The NEH Enduring Questions grant program supports faculty members in the preparation of a new course on a fundamental concern of human life as addressed by the humanities.
This question-driven course would encourage undergraduates and teachers to join together in a deep and sustained program of
reading in order to encounter influential ideas, works, and thinkers over the centuries.
What is an enduring question? The following list is neither prescriptive nor exhaustive but serves to illustrate.

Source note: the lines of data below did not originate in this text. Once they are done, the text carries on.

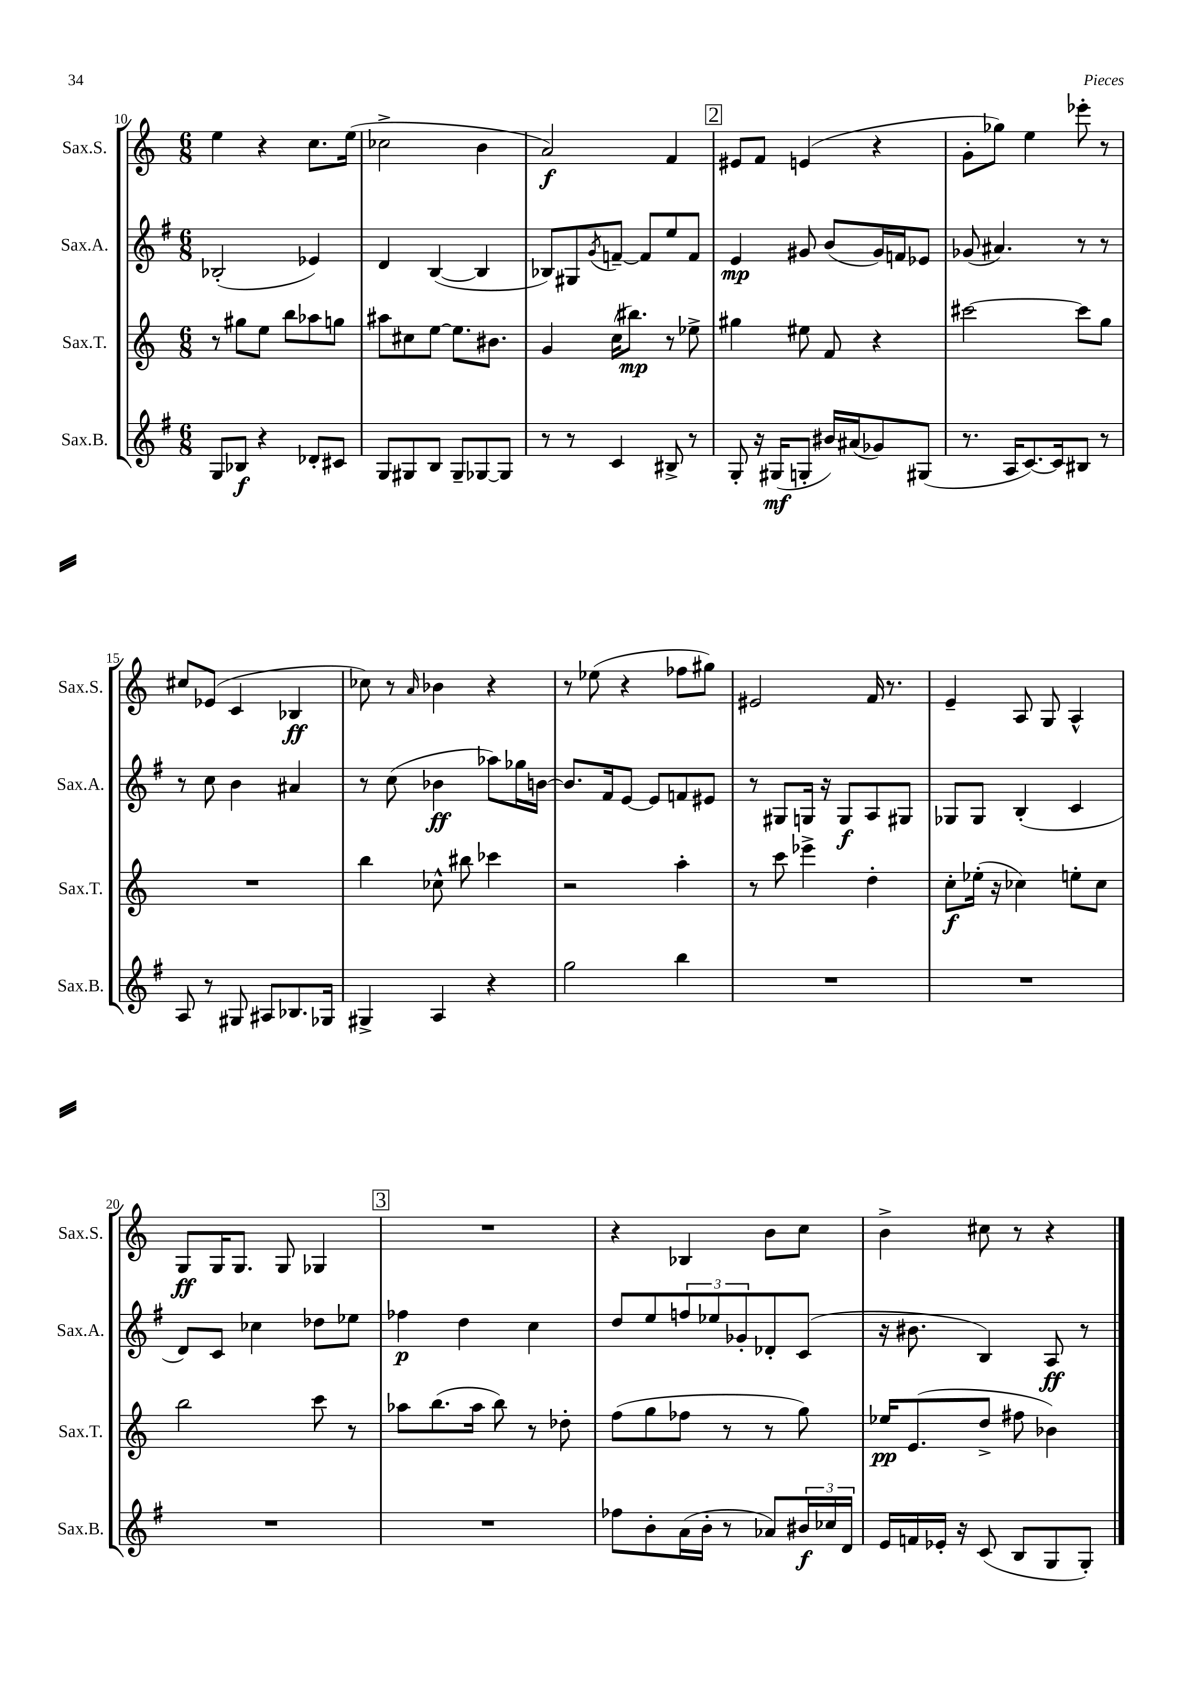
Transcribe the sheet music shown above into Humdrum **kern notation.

**kern	**kern	**kern	**kern
*staff4	*staff3	*staff2	*staff1
*clefG2	*clefG2	*clefG2	*clefG2
*k[f#]	*k[]	*k[f#]	*k[]
*M6/8	*M6/8	*M6/8	*M6/8
8G	8r	(2B-'	4ee
8B-	8gg#	.	.
4r	8ee	.	4r
.	8bb	.	.
8d-'	8aa-	4e-)	8.cc
8c#	8gg	.	.
.	.	.	(16ee
=	=	=	=
8G	8aa#	4d	2cc-^
8G#	8cc#	.	.
8B	[8ee	([4B	.
8G#~	8.ee]	.	.
[8G-	.	4B]	4b
.	8.b#	.	.
8G-]	.	.	.
=	=	=	=
8r	4g	8B-)	2a)
8r	.	8G#	.
.	.	8qg	.
4c	(16cc	[8f~	.
.	8.bb#)	.	.
.	.	8f]	.
8B#^	8r	8ee	4f
8r	8ee-^	8f	.
=	=	=	=
8G'	4gg#	4e	8e#
16r	.	.	8f
(16G#	.	.	.
8G'	8ee#	8g#	(4e
16b#)	8f	(8b	.
(16a#	.	.	.
8g-)	4r	16g#)	4r
.	.	16f	.
(8G#	.	8e-	.
=	=	=	=
8.r	[2ccc#	(8g-	8g'
.	.	4.a#)	8gg-)
16A	.	.	.
[8.c)	.	.	4ee
16c]	.	.	.
8B#	8ccc#]	8r	8eee-'
8r	8gg	8r	8r
=	=	=	=
8A	2.r	8r	8cc#
8r	.	8cc	(8e-
8G#	.	4b	4c
8A#	.	.	.
8.B-	.	4a#	4B-
16G-	.	.	.
=	=	=	=
4G#^	4bb	8r	8cc-)
.	.	(8cc	8r
.	.	.	16qqa
4A	8cc-^^	4b-	4b-
.	8bb#	.	.
4r	4ccc-	8aa-)	4r
.	.	16gg-	.
.	.	[16b	.
=	=	=	=
2gg	2r	8.b]	8r
.	.	.	(8ee-
.	.	16f#	.
.	.	[8e	4r
.	.	8e]	.
4bb	4aa'	8f	8ff-
.	.	8e#	8gg#)
=	=	=	=
2.r	8r	8r	2e#
.	8ccc	8G#	.
.	4eee-^	16G	.
.	.	16r	.
.	.	8G	.
.	4dd'	8A	16f
.	.	.	8.r
.	.	8G#	.
=	=	=	=
2.r	8cc'	8G-	4e~
.	(16ee-'	8G-	.
.	16r	.	.
.	4cc-)	(4B'	8A
.	.	.	8G
.	8ee'	4c	4A^^
.	8cc-	.	.
=	=	=	=
2.r	2bb	8d)	8G
.	.	8c	16G
.	.	.	8.G
.	.	4cc-	.
.	.	.	8G
.	8ccc	8dd-	4G-
.	8r	8ee-	.
=	=	=	=
2.r	8aa-	4ff-	2.r
.	(8.bb	.	.
.	.	4dd	.
.	16aa-	.	.
.	8bb)	.	.
.	8r	4cc	.
.	8dd-'	.	.
=	=	=	=
8ff-	(8ff	8dd	4r
8b'	8gg	8ee	.
(16a	8ff-	12ff	4B-
16b'	.	.	.
.	.	12ee-	.
8r	8r	.	.
.	.	12g-'	.
8a-)	8r	8d-'	8b
24b#	8gg)	(8c	8cc
24cc-	.	.	.
24d	.	.	.
=	=	=	=
16e	16ee-	16r	4b^
16f	(8.e	8.b#	.
16e-'	.	.	.
16r	.	.	.
(8c	8dd^	4B)	8cc#
8B	8ff#	.	8r
8G	4b-)	8A	4r
8G')	.	8r	.
==	==	==	==
*-	*-	*-	*-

• Are there universals in human nature? • What is the source of moral authority? • What is evil? • Can war be just? • Is peace possible? • What is worth dying for? • What is the value of education? • Can greed be good? • What is good government? • What is progress? • Am I my brother’s keeper? Enduring questions persist across historical eras, regions, and world cultures.
They inform intellectual, ethical, artistic, and religious traditions and engage thoughtful people from all walks of life.
They transcend time and place but are also relevant to our lives today.
Enduring questions have more than one plausible or compelling answer, allow for dialogue across generations, and inspire genuine intellectual pluralism.
The course is to be developed by one or more (up to four) faculty members at a single institution, but not team taught.
Enduring Questions courses must be taught from a common syllabus and must be offered during the grant period at least twice by each faculty member involved in developing the course.
The grant supports the work of faculty members in designing, preparing, and assessing the new course.
It may also be used for ancillary activities that enhance faculty-student intellectual community, such as visits to museums and artistic or cultural events.
An Enduring Questions course may be taught by faculty from any department or discipline in the humanities or by faculty outside the humanities (for example, astronomy, biology, economics, law, mathematics, medicine, or psychology), so long as humanities sources are central to the course.